# MagicJack & DirecTV Tivo Series 2 dial-in



## bcbounders (Sep 24, 2008)

I've looked through the forums but haven't found a posting with this same topic... so I'm wondering if ANYONE has ever had success with a TiVo unit dialing in for updates over a MagicJack VOIP device.

Anyone? Anyone at all?

Thanks!

P.S... and, yes, I know about trying PPP, etc., but that's not a great option for me (Apple computers with no serial ports).


----------



## Gunnyman (Jul 10, 2003)

Won't work.
either hack your Tivo to make it think it is calling in or just delete the "you need to call in" messages


----------



## classicsat (Feb 18, 2004)

You can use USB serial adapters for serial PPP. The work is configuring the computer as a PPP client, which should be very doable considering that OSX is BSD based.


----------



## IminMs (Sep 10, 2006)

I had a hard enough time getting magicjack to dial out with a cordless phone. Tivo was out of the question. Magicjack requires a longer DTMF tone length than most newer electronics use.


----------



## bcbounders (Sep 24, 2008)

Gunnyman & IminMs - thanks. I kinda figured that it wouldn't work, but thought I'd ask before dropping any change on it. Appreciate the input.

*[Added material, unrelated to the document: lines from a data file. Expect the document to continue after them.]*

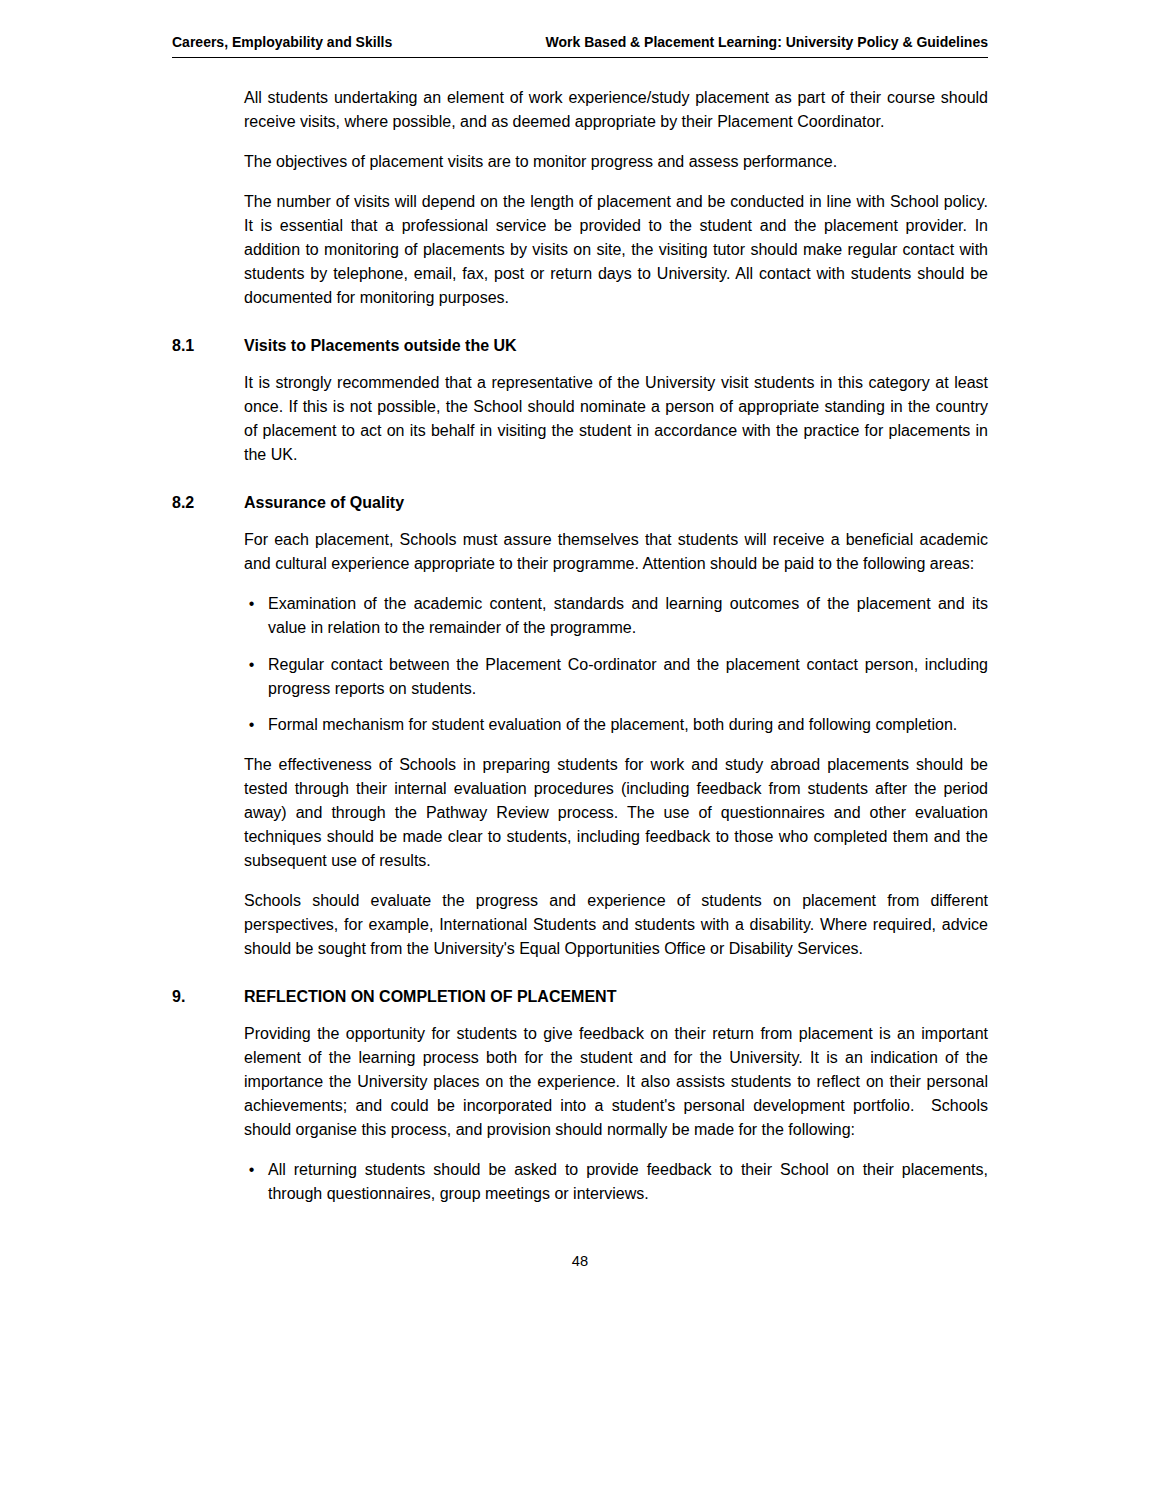Careers, Employability and Skills Work Based & Placement Learning: University Policy & Guidelines
All students undertaking an element of work experience/study placement as part of their course should receive visits, where possible, and as deemed appropriate by their Placement Coordinator.
The objectives of placement visits are to monitor progress and assess performance.
The number of visits will depend on the length of placement and be conducted in line with School policy. It is essential that a professional service be provided to the student and the placement provider. In addition to monitoring of placements by visits on site, the visiting tutor should make regular contact with students by telephone, email, fax, post or return days to University. All contact with students should be documented for monitoring purposes.
8.1 Visits to Placements outside the UK
It is strongly recommended that a representative of the University visit students in this category at least once. If this is not possible, the School should nominate a person of appropriate standing in the country of placement to act on its behalf in visiting the student in accordance with the practice for placements in the UK.
8.2 Assurance of Quality
For each placement, Schools must assure themselves that students will receive a beneficial academic and cultural experience appropriate to their programme. Attention should be paid to the following areas:
Examination of the academic content, standards and learning outcomes of the placement and its value in relation to the remainder of the programme.
Regular contact between the Placement Co-ordinator and the placement contact person, including progress reports on students.
Formal mechanism for student evaluation of the placement, both during and following completion.
The effectiveness of Schools in preparing students for work and study abroad placements should be tested through their internal evaluation procedures (including feedback from students after the period away) and through the Pathway Review process. The use of questionnaires and other evaluation techniques should be made clear to students, including feedback to those who completed them and the subsequent use of results.
Schools should evaluate the progress and experience of students on placement from different perspectives, for example, International Students and students with a disability. Where required, advice should be sought from the University's Equal Opportunities Office or Disability Services.
9. REFLECTION ON COMPLETION OF PLACEMENT
Providing the opportunity for students to give feedback on their return from placement is an important element of the learning process both for the student and for the University. It is an indication of the importance the University places on the experience. It also assists students to reflect on their personal achievements; and could be incorporated into a student's personal development portfolio. Schools should organise this process, and provision should normally be made for the following:
All returning students should be asked to provide feedback to their School on their placements, through questionnaires, group meetings or interviews.
48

classicsat - PPP is sounding like the best option/route. I'll have to do some digging and see if anyone here has successfully configured the PPP client on Mac OS X for some pointers. If you know of any threads dealing with this, I'd appreciate a pointer.

Thanks all1


----------



## aaronwt (Jan 31, 2002)

IminMs said:


> I had a hard enough time getting magicjack to dial out with a cordless phone. Tivo was out of the question. Magicjack requires a longer DTMF tone length than most newer electronics use.


I had no problems. It was just like it says, plug it in to the PC, plug it into the cordless phone and in a few minutes I could make and receive calls with my three DECT 6.0 cordless phones.


----------



## ciper (Nov 4, 2004)

I know this is not what you asked but I hope you know Magic Jack is bad? They intentionally install adware on your machine, spy on your activities, sell your information to spammers, don't have a real 911 service and force you into not suing them among other dastardly deeds.

Here are some examples to cancel now before its too late http://gadgets.boingboing.net/2008/04/14/magicjacks-eula-says.html
http://www.ripoffreport.com/reports/0/320/RipOff0320581.htm
http://www.infomercialscams.com/scams/magic_jack_complaints

After you read those search the web for support and return stories. You'll find that support is non existent and getting a refund often takes two months if you get it at all

Just in case you change your mind you will have to edit your registry manually to uninstall the crap - http://uninstallmagicjack.com/ with instructions on how to get rid of it.


----------



## aaronwt (Jan 31, 2002)

ciper said:


> I know this is not what you asked but I hope you know Magic Jack is bad? They intentionally install adware on your machine, spy on your activities, sell your information to spammers, don't have a real 911 service and force you into not suing them among other dastardly deeds.
> 
> Here are some examples to cancel now before its too late http://gadgets.boingboing.net/2008/04/14/magicjacks-eula-says.html
> http://www.ripoffreport.com/reports/0/320/RipOff0320581.htm
> ...


Most of the negative responses are by people who have no idea what they are doing. and the other page says "..Our computers may analyze the phone numbers you call in order to improve the relevance of the ads.."

So what, no big deal. I see no effect on the PC. Besides the laptop I'm using it on goes to a blamk screen after a minute. I'm not looking at any ads so I don't care. Even TiVo has ads based on what you are viewing. That is no different.

The calls sound like they are from a landline. I am very pleased with it. And if I do ever want to remove the registry entries, not that they will affect anything anyway, that will be easy too.


----------